"Lumbar Operatively Inserted PerQdisc Artificial Implant Following Nulcectomy" (LOPAIN2)

• Patient is skeletally mature aged 22-70.
• Patient has Degenerative Disc Disease (DDD) at one or more levels between L1 and S1 but the discogenic pain must be limited to a single level.
• Patient has adequate disc height (6mm) at the level to be treated
• Patient has exhausted a minimum of 6 months of conservative treatment for their back (e.g. physical therapy, medications, injections, life style changes, etc).
• Patient has a preoperative Oswestry Disability questionnaire score ≥ 40 out of 100 points (40/100)
• Patient has a low back pain Visual Analog Scale (VAS) ≥ 40 mm (4 cm)
• Patient has signed the approved Informed Consent Form.
• All surgeries must be approved by the Medical Advisory Board (MAB)

• Patient has less than 6 mm of disc height.
• Patient has had prior lumbar spine surgery (nucleoplasty at non-index level is considered acceptable).
• Patient has had spinal fusion in the lumbar or thoracic intervertebral spaces. Cervical fusion is allowed as long as there are no neurologic deficits in the lower extremities.
• Patient has spondyloarthropathy or other spondylolisthesis greater than 2 mm.
• Patient has congenital moderate or severe spinal stenosis or epidural lipomatosis.
• Patient has significant facet disease. Significant is defined as pain improvement of 80% or more following image-guided medial branch blocks of the target level according to SIS guidelines (diagnostic, contrast controlled).
• Patient has any known active malignancy.
• Patient has previously undergone or currently on immunosuppressive therapy.

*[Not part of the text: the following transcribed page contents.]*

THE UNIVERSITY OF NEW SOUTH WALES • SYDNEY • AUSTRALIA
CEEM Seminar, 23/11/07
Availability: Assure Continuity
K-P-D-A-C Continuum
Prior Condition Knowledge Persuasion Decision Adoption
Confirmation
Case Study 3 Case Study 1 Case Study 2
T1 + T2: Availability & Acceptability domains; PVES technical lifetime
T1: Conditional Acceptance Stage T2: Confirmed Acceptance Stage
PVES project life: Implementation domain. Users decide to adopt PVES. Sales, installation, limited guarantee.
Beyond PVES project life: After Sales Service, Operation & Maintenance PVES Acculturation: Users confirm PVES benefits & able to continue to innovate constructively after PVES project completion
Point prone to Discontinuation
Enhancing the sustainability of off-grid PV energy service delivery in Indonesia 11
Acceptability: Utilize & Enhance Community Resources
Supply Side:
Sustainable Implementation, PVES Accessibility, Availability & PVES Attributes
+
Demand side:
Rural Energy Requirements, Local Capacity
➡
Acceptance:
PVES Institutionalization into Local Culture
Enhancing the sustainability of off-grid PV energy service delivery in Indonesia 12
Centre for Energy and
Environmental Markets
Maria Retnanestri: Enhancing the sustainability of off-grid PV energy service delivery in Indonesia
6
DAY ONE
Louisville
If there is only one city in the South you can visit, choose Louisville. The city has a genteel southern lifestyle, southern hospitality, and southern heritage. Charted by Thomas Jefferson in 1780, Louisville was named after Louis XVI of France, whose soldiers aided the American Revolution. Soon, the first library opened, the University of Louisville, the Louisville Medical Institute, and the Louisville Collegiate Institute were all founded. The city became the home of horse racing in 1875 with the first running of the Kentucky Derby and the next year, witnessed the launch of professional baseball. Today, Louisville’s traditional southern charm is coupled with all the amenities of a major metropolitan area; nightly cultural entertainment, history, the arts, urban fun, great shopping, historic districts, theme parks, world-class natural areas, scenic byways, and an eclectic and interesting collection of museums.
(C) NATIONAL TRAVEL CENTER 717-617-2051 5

Steroids used to treat inflammation are allowed.
• Patient has active or local systemic infection.
• Patient has been diagnosed with hepatitis, rheumatoid arthritis, lupus erythematosus, or other autoimmune disease including AIDS, ARC and HIV.
• Patient has diabetes mellitus (Type 1 or 2) requiring daily insulin management.

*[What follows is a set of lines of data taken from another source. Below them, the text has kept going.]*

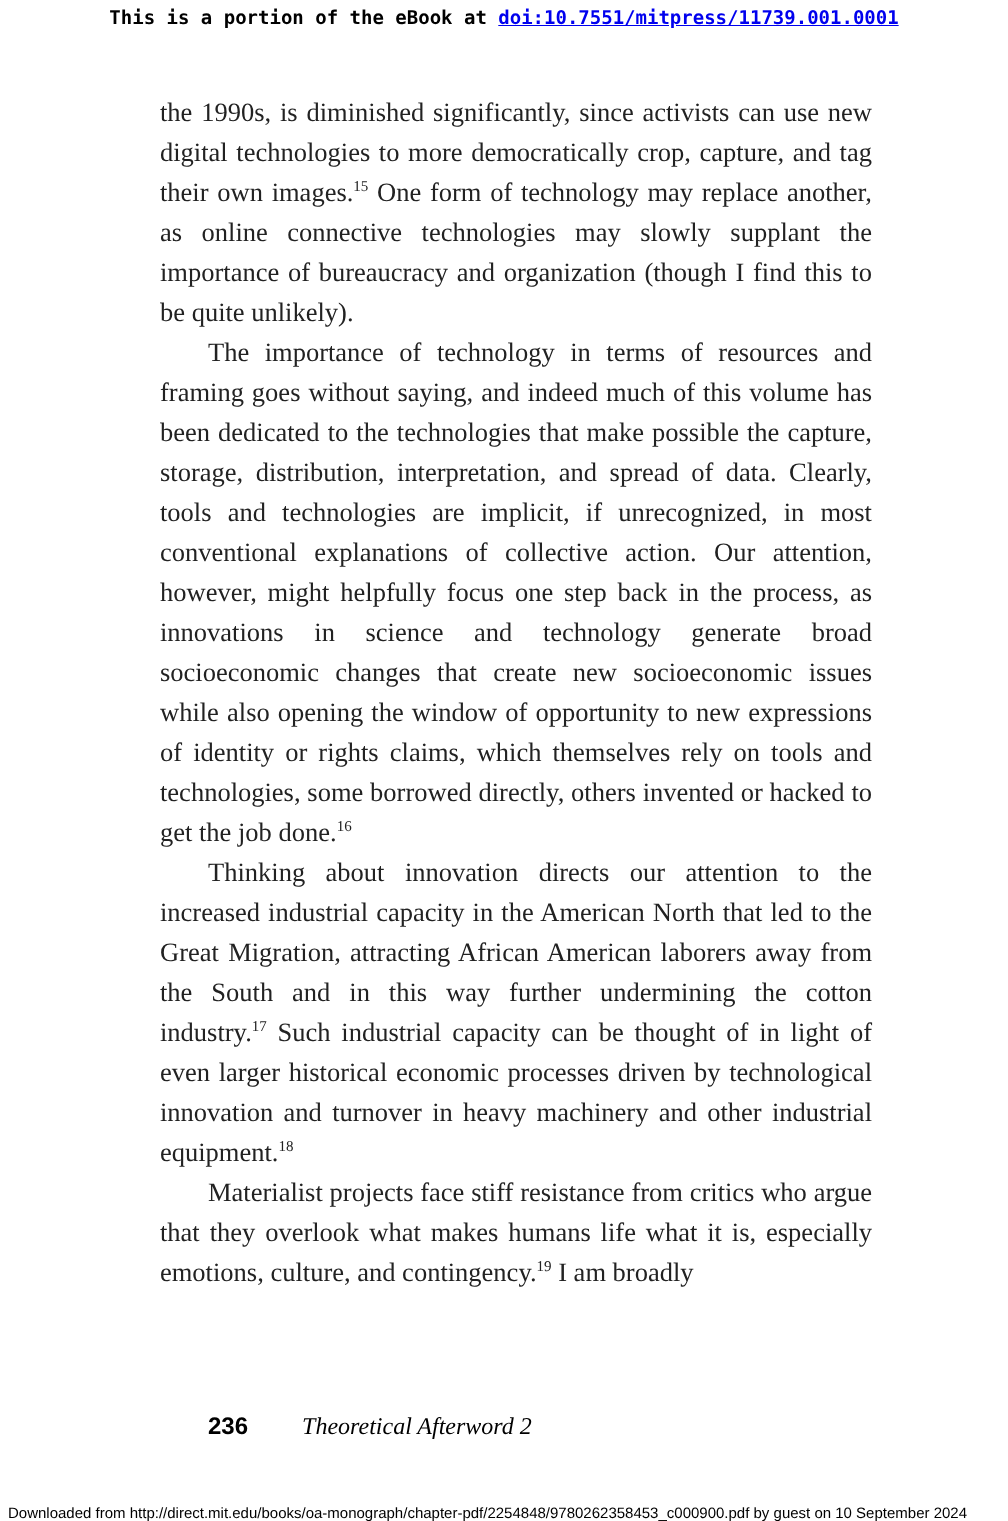This is a portion of the eBook at doi:10.7551/mitpress/11739.001.0001
the 1990s, is diminished significantly, since activists can use new digital technologies to more democratically crop, capture, and tag their own images.<sup>15</sup> One form of technology may replace another, as online connective technologies may slowly supplant the importance of bureaucracy and organization (though I find this to be quite unlikely).
The importance of technology in terms of resources and framing goes without saying, and indeed much of this volume has been dedicated to the technologies that make possible the capture, storage, distribution, interpretation, and spread of data. Clearly, tools and technologies are implicit, if unrecognized, in most conventional explanations of collective action. Our attention, however, might helpfully focus one step back in the process, as innovations in science and technology generate broad socioeconomic changes that create new socioeconomic issues while also opening the window of opportunity to new expressions of identity or rights claims, which themselves rely on tools and technologies, some borrowed directly, others invented or hacked to get the job done.<sup>16</sup>
Thinking about innovation directs our attention to the increased industrial capacity in the American North that led to the Great Migration, attracting African American laborers away from the South and in this way further undermining the cotton industry.<sup>17</sup> Such industrial capacity can be thought of in light of even larger historical economic processes driven by technological innovation and turnover in heavy machinery and other industrial equipment.<sup>18</sup>
Materialist projects face stiff resistance from critics who argue that they overlook what makes humans life what it is, especially emotions, culture, and contingency.<sup>19</sup> I am broadly
236 Theoretical Afterword 2
Downloaded from http://direct.mit.edu/books/oa-monograph/chapter-pdf/2254848/9780262358453_c000900.pdf by guest on 10 September 2024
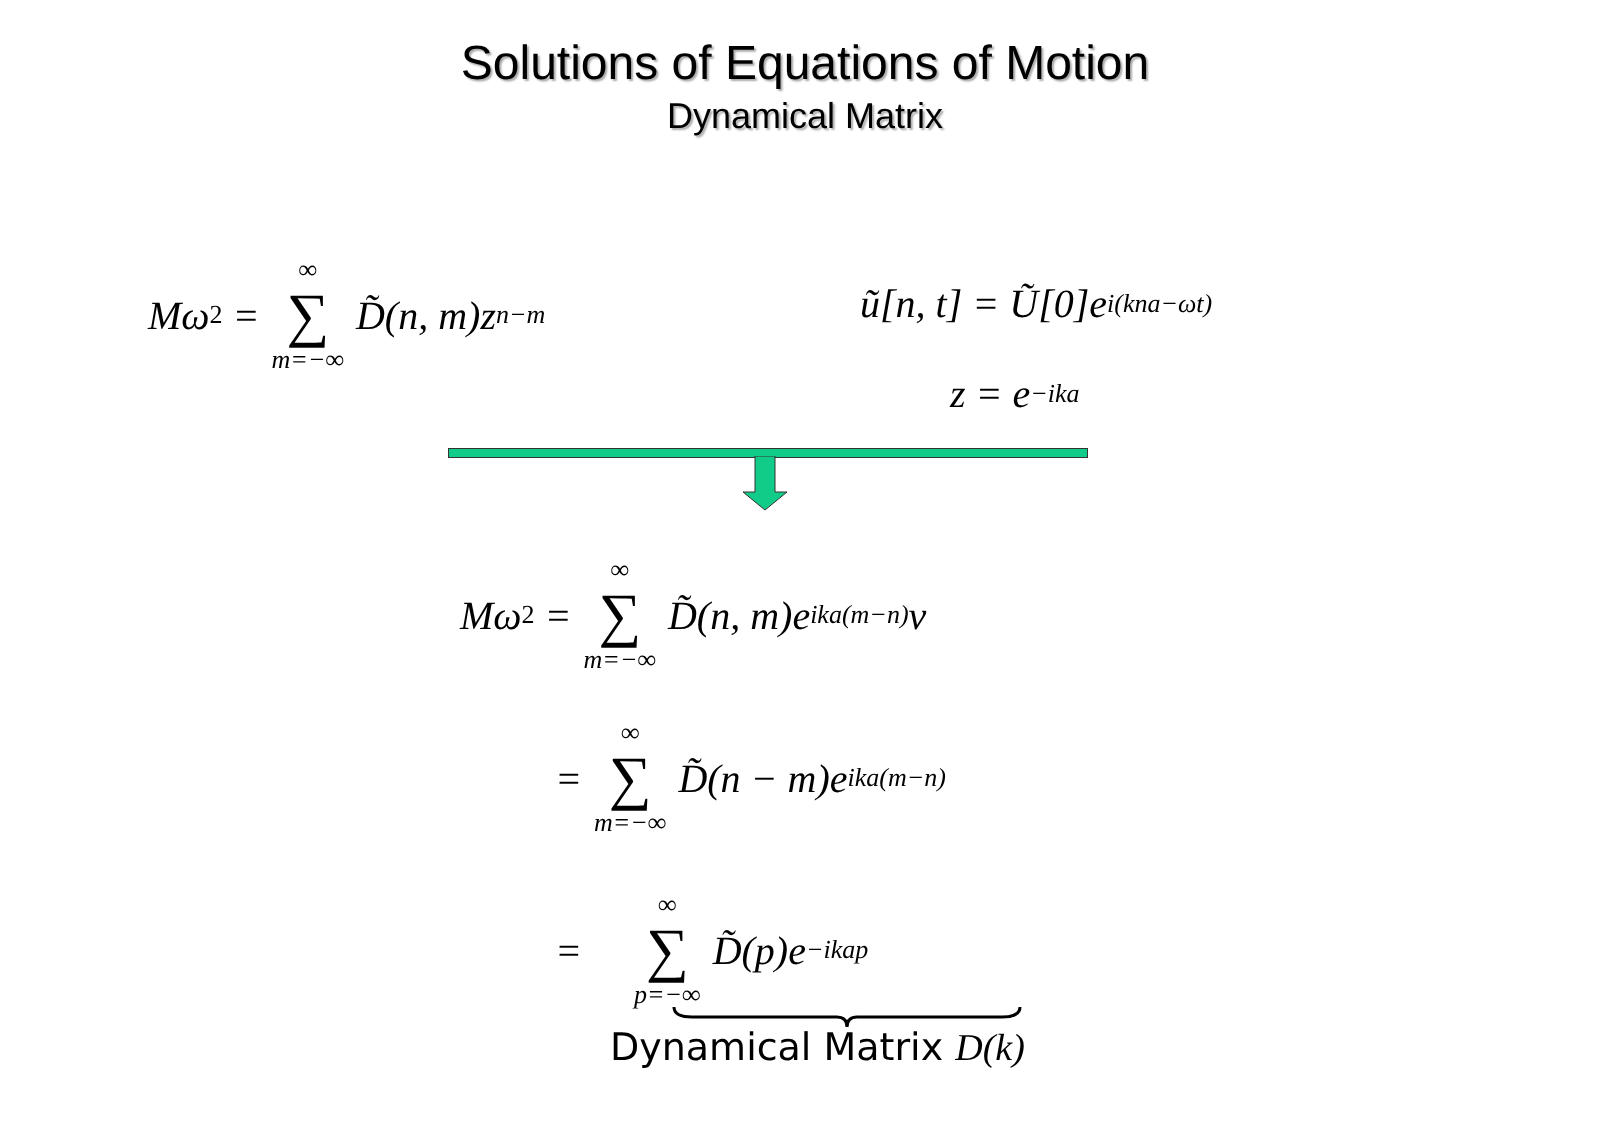Solutions of Equations of Motion
Dynamical Matrix
Mω<sup>2</sup> = ∞ ∑ m=−∞ D̃(n, m)z<sup>n−m</sup>
ũ[n, t] = Ũ[0]e<sup>i(kna−ωt)</sup>
z = e<sup>−ika</sup>
Mω<sup>2</sup> = ∞ ∑ m=−∞ D̃(n, m)e<sup>ika(m−n)</sup>v
= ∞ ∑ m=−∞ D̃(n − m)e<sup>ika(m−n)</sup>
= ∞ ∑ p=−∞ D̃(p)e<sup>−ikap</sup>
Dynamical Matrix D(k)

• Patient has osteopenia of the spine (T-score of -1.0 or lower). A DEXA scan should be performed to rule out patients considered at risk for osteopenia.

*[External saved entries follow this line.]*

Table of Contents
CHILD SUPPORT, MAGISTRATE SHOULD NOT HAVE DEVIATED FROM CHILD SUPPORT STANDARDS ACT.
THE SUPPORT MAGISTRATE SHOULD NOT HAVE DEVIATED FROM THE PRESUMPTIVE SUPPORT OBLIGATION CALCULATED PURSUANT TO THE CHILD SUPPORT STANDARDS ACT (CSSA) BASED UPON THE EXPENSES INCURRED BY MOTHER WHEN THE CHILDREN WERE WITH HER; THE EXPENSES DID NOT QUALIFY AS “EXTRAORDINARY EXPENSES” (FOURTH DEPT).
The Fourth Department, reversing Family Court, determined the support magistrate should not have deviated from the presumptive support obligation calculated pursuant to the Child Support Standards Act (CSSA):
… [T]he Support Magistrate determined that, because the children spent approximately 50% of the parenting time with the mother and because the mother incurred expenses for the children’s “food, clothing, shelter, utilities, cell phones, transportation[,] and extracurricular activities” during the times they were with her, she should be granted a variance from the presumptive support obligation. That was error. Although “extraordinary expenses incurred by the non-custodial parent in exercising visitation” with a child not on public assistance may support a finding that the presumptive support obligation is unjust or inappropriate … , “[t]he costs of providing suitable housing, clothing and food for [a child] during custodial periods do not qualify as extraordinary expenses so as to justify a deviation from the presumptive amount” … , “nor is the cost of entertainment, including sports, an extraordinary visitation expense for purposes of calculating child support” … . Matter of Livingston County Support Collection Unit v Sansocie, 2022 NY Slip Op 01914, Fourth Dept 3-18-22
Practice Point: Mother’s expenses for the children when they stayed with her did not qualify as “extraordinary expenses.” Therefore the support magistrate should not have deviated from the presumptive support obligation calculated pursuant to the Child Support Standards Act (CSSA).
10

• Patient has morbid obesity defined as a body mass index (BMI) more than 40 or a weight of more than 45 kg (100 lbs.) over ideal body weight.
• Patient has a known allergy to silicone or barium sulfate.
• Patient has a significant disc herniation at the level to be treated. Significant is defined as a large, extruded herniation that creates a risk for expulsion.
• Patient has a significant Schmorl's node in the level to be treated. Significant is defined as a large, rectangular or irregular shaped node that has an associated active inflammatory process (Modic I changes).
• Patient has motion of less than 3 degrees on pre-operative lateral flexion/extension radiographs.
• Patient belongs to a vulnerable population or has a condition such that his/her ability to provide informed consent, comply with follow-up requirements, or provide self-assessments is compromised (e.g. developmentally, disabled, prisoner, chronic alcohol/ substance abuser)

Intraoperative Exclusion Criteria:

• Protrusion of the 20A Imaging Balloon up to or beyond the outer margin of the vertebra during the imaging steps.
• Patient has a violated endplate as determined by imaging balloons during fluoroscopy.
• Patient has a disc space that is too narrow for implantation. MIPL Specific
• Poor radiological visualization of Kambin's triangle.
• Sustained irritation of the exiting nerve root during any aspect of the annular dilation technique (leg movement or if performing with electrical monitoring) in spite or repositioning instruments.